不知過了多久,腳饅頭都騎了腫起來的時候,到了一座大橋的浦西橋墩。那裡有著上海最美的公交車站,往年這個時候的白天,正是櫻花爛漫。幾輛運送蔬菜生鮮的空車停在橋墩旁邊的路邊,司機抽煙歇息。伊找了一個看上去面善的司機,上去沒說幾句,幾乎哭出來。沉默的黑麵司機聽完,掐掉香菸,表示願意冒險送伊去浦東,收費600。
伊說好的。司機拉開車廂插銷,車子後邊有個踏步,但還是沒辦法一記頭上去,司機熟練地托了一把伊的腰。上去,沒地方坐,一片狼藉。司機鎖門前關照:千萬不好出聲音。
車子動起來,飛快地駛進過江隧道,進出隧道時停下來,隱隱聽得到司機和檢查人員的對話。伊拉牢車內的一個把手,固定住身體,但恐懼慢慢在寒冷的車廂內漫開。她止住了哭泣,但止不住身體的震顫。
約摸過了20分鐘,司機停車。伊道謝而去,掃開一部共享單車,不多時就到了父母家。不過十幾天沒見,父親看上去已經脫了形,看到伊有點驚訝:儂來做啥,我不要緊!
母親說,父親的止疼藥膏快用完了,居委的志願者很幫忙,相幫去醫院,但是配不到。儂爺啊,捨不得用,生怕到最後再痛就沒辦法了。
父親講,儂來看我還要冒這麼大的險,勿值當啊,等歇儂哪能回浦西?回去路上萬一被攔住,再罵儂儂態度也要好,不要和人家爭論,曉得伐?
伊和我講這個故事的時候,是當天下午,還在浦東父母的家裡。微信文字打過來,令人淚目:「我不怕他離開我。不怕。只怕他疼。我不想他疼。即便他要離開我。」
徵得同意後,我在朋友圈發布她的求救信息。幾分鐘之內,多路線索湧過來。三小時後,經過和晶小姐和巨人集團程總的大力協助,終於在中山醫院為伊的父親配到了急需的止疼藥膏。提一句,該藥膏屬於特殊藥物,整個過程伊提供了所有法規要求的身份證件和醫保卡病歷。
當晚九時多,伊再次搭乘同一部生鮮車,回到浦西。回程比較晚,伊主動多加了100元。司機覺得伊很爽氣,臨走送了一套全新防護服給她,霎霎眼睛講:穿上它,你能去很多地方。

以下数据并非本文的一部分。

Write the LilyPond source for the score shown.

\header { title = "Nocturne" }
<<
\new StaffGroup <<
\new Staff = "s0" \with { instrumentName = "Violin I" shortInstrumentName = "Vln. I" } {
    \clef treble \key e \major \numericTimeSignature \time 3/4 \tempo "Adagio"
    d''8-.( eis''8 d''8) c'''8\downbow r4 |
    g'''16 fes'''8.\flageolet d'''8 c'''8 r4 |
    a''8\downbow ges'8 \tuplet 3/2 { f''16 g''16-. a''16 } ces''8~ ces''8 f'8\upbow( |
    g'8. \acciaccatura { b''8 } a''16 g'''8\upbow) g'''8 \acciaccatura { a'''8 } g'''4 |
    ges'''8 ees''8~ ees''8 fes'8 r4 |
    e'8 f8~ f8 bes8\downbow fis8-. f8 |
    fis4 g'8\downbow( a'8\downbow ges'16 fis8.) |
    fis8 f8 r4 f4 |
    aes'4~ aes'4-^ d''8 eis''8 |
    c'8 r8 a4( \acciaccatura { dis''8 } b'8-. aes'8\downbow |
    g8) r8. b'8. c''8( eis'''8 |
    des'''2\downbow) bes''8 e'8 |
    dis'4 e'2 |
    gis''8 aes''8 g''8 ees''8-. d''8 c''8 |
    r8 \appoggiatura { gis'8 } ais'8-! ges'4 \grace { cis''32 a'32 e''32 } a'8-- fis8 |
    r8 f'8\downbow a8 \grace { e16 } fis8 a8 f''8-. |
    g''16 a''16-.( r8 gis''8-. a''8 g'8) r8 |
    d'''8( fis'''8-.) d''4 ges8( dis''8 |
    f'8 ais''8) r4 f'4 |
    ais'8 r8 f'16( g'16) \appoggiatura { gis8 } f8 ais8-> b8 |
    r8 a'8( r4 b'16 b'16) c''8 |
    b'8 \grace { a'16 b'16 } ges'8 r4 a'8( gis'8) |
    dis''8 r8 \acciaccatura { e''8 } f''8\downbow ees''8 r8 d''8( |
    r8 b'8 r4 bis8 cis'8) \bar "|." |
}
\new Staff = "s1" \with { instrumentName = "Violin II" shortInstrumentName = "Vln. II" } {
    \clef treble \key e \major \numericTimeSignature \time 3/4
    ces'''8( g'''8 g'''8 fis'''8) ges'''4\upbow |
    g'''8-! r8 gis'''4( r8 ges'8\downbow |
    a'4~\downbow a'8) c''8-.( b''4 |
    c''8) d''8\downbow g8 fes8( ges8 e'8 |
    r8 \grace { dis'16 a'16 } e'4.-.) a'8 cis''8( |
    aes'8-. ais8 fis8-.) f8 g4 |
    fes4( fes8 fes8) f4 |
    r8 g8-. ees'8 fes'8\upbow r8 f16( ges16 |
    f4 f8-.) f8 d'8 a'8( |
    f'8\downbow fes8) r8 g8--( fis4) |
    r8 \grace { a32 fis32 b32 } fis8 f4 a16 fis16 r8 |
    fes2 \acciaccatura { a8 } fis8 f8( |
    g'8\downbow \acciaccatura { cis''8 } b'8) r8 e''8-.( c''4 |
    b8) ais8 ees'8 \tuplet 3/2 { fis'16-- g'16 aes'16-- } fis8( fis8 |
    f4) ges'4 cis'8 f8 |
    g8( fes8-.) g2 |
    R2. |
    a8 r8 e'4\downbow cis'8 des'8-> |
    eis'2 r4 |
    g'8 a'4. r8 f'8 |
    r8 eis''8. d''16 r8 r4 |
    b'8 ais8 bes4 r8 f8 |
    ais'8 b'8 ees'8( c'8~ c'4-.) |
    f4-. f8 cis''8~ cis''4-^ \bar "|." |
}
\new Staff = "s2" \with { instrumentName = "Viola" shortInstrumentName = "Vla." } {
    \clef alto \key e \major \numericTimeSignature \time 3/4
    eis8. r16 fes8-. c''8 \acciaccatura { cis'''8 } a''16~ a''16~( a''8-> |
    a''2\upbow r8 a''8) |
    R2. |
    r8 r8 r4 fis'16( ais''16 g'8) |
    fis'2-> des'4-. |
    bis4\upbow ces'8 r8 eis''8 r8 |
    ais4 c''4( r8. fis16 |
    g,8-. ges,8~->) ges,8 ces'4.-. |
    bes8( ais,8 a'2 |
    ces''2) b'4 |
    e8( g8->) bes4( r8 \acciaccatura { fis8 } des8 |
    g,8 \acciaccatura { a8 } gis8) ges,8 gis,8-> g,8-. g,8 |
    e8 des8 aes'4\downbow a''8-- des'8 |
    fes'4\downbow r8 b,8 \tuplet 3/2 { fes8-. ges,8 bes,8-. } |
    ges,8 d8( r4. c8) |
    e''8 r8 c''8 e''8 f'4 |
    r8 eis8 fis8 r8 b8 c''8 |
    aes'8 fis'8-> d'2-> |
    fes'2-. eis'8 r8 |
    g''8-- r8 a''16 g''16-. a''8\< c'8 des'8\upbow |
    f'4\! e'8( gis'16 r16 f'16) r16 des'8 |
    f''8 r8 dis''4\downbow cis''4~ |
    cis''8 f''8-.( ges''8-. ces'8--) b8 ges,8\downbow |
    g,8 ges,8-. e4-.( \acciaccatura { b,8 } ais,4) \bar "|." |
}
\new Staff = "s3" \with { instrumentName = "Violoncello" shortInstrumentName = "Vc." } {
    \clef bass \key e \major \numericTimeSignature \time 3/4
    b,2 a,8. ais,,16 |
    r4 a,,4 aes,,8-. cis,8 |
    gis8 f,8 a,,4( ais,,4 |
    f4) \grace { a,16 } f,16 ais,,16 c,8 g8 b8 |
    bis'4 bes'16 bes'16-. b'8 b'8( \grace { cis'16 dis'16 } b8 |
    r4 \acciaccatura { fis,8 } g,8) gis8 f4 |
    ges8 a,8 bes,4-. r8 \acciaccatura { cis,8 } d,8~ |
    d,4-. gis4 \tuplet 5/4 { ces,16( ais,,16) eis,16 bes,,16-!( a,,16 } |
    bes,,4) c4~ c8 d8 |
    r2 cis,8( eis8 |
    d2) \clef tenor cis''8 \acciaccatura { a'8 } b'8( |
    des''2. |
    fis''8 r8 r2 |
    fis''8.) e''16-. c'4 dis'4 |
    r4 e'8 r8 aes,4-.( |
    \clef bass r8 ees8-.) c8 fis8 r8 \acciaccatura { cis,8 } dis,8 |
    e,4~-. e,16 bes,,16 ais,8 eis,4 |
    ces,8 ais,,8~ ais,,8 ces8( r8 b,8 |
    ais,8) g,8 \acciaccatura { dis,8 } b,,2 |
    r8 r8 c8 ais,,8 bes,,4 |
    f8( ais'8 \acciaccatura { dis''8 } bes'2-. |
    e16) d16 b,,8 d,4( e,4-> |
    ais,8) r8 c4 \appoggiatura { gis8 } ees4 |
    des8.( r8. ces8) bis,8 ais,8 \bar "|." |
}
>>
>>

次日,也就是昨天下午,止疼藥膏已經送到了伊父親手裡。
原以為這件事暫時可以告一段落。不料昨天晚上再生事變。
伊將父親的情況和病歷發在之前的一個醫療群裡,一名醫生看過之後判斷,老先生已經兩週未大便,且出現肝腹水,非常危急,必須即刻送往醫院急診處理。
從今天午夜開始,伊在浦西幫父親撥打120、110,均長時間無人接聽或者無法解決。致電那部生鮮車司機,卻被告知抽去北蔡運貨無法脫身。
猶如在土撥鼠日的羅拉快跑。
凌晨時分,伊再度溜出家門,在鋪滿落葉的馬路上騎車狂奔,趕到中山醫院後確定急診可以接收後,出門見路邊一輛依維柯正在拾掇共享單車。
一輛沉默的依維柯駛進隧道,渡江直奔金橋。
伊給父親掛號的時間是今天凌晨4時零1分。
清晨6點半,我微信給她:進醫院後流程正常麼?
她回:非常不正常,我在弄藥,之後和你說。
現在是中午11時25分。
她還沒微信我。
48小時裡邊,一個普通上海人經歷了她人生中難忘的兩次午夜狂奔。
如果她是羅拉,那還要經過多少次絕望或者希望的快跑才能結束這一切?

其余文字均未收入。